Reproduce the mailing-list thread on assembly for x86 below in full, character for character, without including the data that follows it.

### Excerpt provided
━━━
Re: assembly for x86

2008-10-09 Thread Maxime DERCHE
Hello,

I ordered the Intel docs on 1st October, received them two hours ago (UPS).
Thank you for the link :).

Regards,
Maxime DERCHE


On Tue, 23 Sep 2008 03:37:51 -0400
Brynet [EMAIL PROTECTED] wrote:

 I found this article to be exceptionally useful when using OpenBSD as a 
 primary development platform:
 
 http://www.phiral.net/openbsdasm.htm
 
 Hope that helps, the first few paragraphs of it anyway... :)
 
 P.S: Both Intel and AMD have documentation available, they might be a 
 better start:
 
 http://developer.amd.com/documentation/guides/Pages/default.aspx#manuals
 http://www.intel.com/products/processor/manuals/
 
 If you follow the Order a printed copy link on the Intel page, you can 
 get them free.. no shipping fees.
 
 -Brynet.
 


-- 
Maxime DERCHE : maxime /at/ mouet-mouet.net | maxime.derche /at/ free.fr
GnuPG public key ID : 0xDEF810D6 (fingerprint : D99F 3827 732C DD5D B472 D6EF 
C3FA 81F7 DEF8 10D6)
http://www.mouet-mouet.net/maxime/blog/index.php



Re: [OT] was Re: assembly for x86

2008-10-05 Thread ropers
2008/10/5 ropers [EMAIL PROTECTED]:
 2008/9/23 ropers [EMAIL PROTECTED]:
 2008/9/23 guede [EMAIL PROTECTED]:
 ropers wrote:

 Lots of interesting stuff there: http://www.phiral.net/
 Especially the last link on that page. I thought I'd never see that
 again, as it's vanished from the Web virtually everywhere else.


 ???

 Hasn't vanished at all.

 Sorry, maybe I was mistaken. I seemed to recall that some really cool
 Fravia content got pulled from everywhere. Either the entire site got
 restored everywhere, or that particular content is still offline but
 apart from that the entire Fravia/Searchlores stuff remains available.
 It doesn't help that I don't remember anymore what that content was...

 Sorry for the noise.
━━━
### Source data

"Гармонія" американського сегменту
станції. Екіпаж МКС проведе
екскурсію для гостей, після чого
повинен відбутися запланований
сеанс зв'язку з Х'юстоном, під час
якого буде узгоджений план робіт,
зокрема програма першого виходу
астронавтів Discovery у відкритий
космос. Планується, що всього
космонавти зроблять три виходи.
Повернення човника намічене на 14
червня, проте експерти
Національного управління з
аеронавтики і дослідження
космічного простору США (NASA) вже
━━━
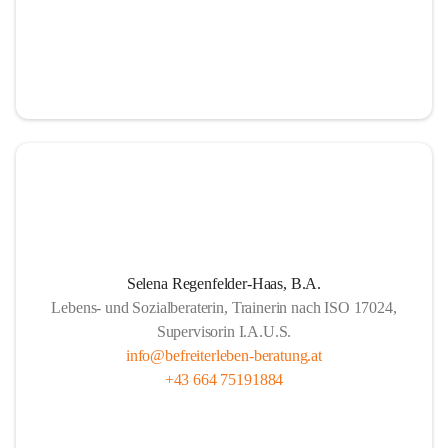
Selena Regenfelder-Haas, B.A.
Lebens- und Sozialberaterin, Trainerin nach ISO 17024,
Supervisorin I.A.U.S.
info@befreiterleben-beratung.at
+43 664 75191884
━━━
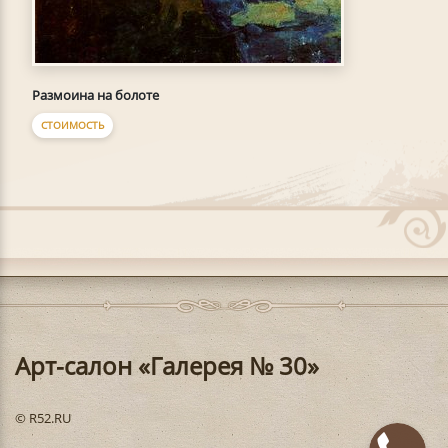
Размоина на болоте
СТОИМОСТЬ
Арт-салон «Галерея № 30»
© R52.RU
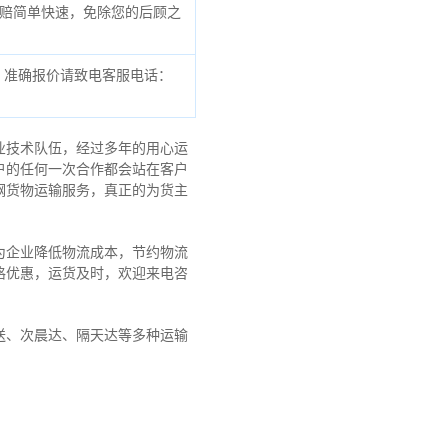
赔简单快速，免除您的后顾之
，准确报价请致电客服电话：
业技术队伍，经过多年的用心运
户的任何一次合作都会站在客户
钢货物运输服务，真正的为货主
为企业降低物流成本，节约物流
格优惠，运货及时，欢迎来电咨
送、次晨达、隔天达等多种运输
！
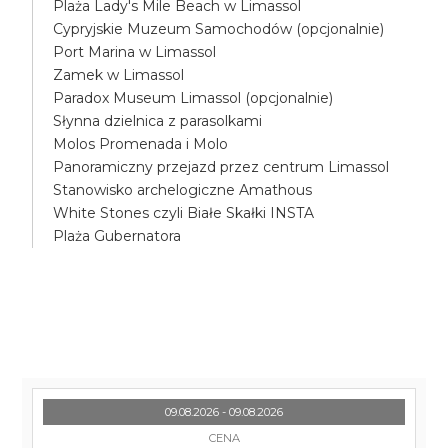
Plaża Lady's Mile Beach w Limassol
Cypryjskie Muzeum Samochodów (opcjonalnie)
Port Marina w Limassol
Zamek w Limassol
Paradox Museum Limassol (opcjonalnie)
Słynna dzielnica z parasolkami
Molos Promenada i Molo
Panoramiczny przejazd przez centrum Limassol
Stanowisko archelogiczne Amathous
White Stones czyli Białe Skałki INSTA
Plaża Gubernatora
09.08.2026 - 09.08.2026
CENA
━━━
### Reply to the exercise
Re: assembly for x86

2008-10-09 Thread Maxime DERCHE
Hello,

I ordered the Intel docs on 1st October, received them two hours ago (UPS).
Thank you for the link :).

Regards,
Maxime DERCHE


On Tue, 23 Sep 2008 03:37:51 -0400
Brynet [EMAIL PROTECTED] wrote:

 I found this article to be exceptionally useful when using OpenBSD as a 
 primary development platform:
 
 http://www.phiral.net/openbsdasm.htm
 
 Hope that helps, the first few paragraphs of it anyway... :)
 
 P.S: Both Intel and AMD have documentation available, they might be a 
 better start:
 
 http://developer.amd.com/documentation/guides/Pages/default.aspx#manuals
 http://www.intel.com/products/processor/manuals/
 
 If you follow the Order a printed copy link on the Intel page, you can 
 get them free.. no shipping fees.
 
 -Brynet.
 


-- 
Maxime DERCHE : maxime /at/ mouet-mouet.net | maxime.derche /at/ free.fr
GnuPG public key ID : 0xDEF810D6 (fingerprint : D99F 3827 732C DD5D B472 D6EF 
C3FA 81F7 DEF8 10D6)
http://www.mouet-mouet.net/maxime/blog/index.php



Re: [OT] was Re: assembly for x86

2008-10-05 Thread ropers
2008/10/5 ropers [EMAIL PROTECTED]:
 2008/9/23 ropers [EMAIL PROTECTED]:
 2008/9/23 guede [EMAIL PROTECTED]:
 ropers wrote:

 Lots of interesting stuff there: http://www.phiral.net/
 Especially the last link on that page. I thought I'd never see that
 again, as it's vanished from the Web virtually everywhere else.


 ???

 Hasn't vanished at all.

 Sorry, maybe I was mistaken. I seemed to recall that some really cool
 Fravia content got pulled from everywhere. Either the entire site got
 restored everywhere, or that particular content is still offline but
 apart from that the entire Fravia/Searchlores stuff remains available.
 It doesn't help that I don't remember anymore what that content was...

 Sorry for the noise.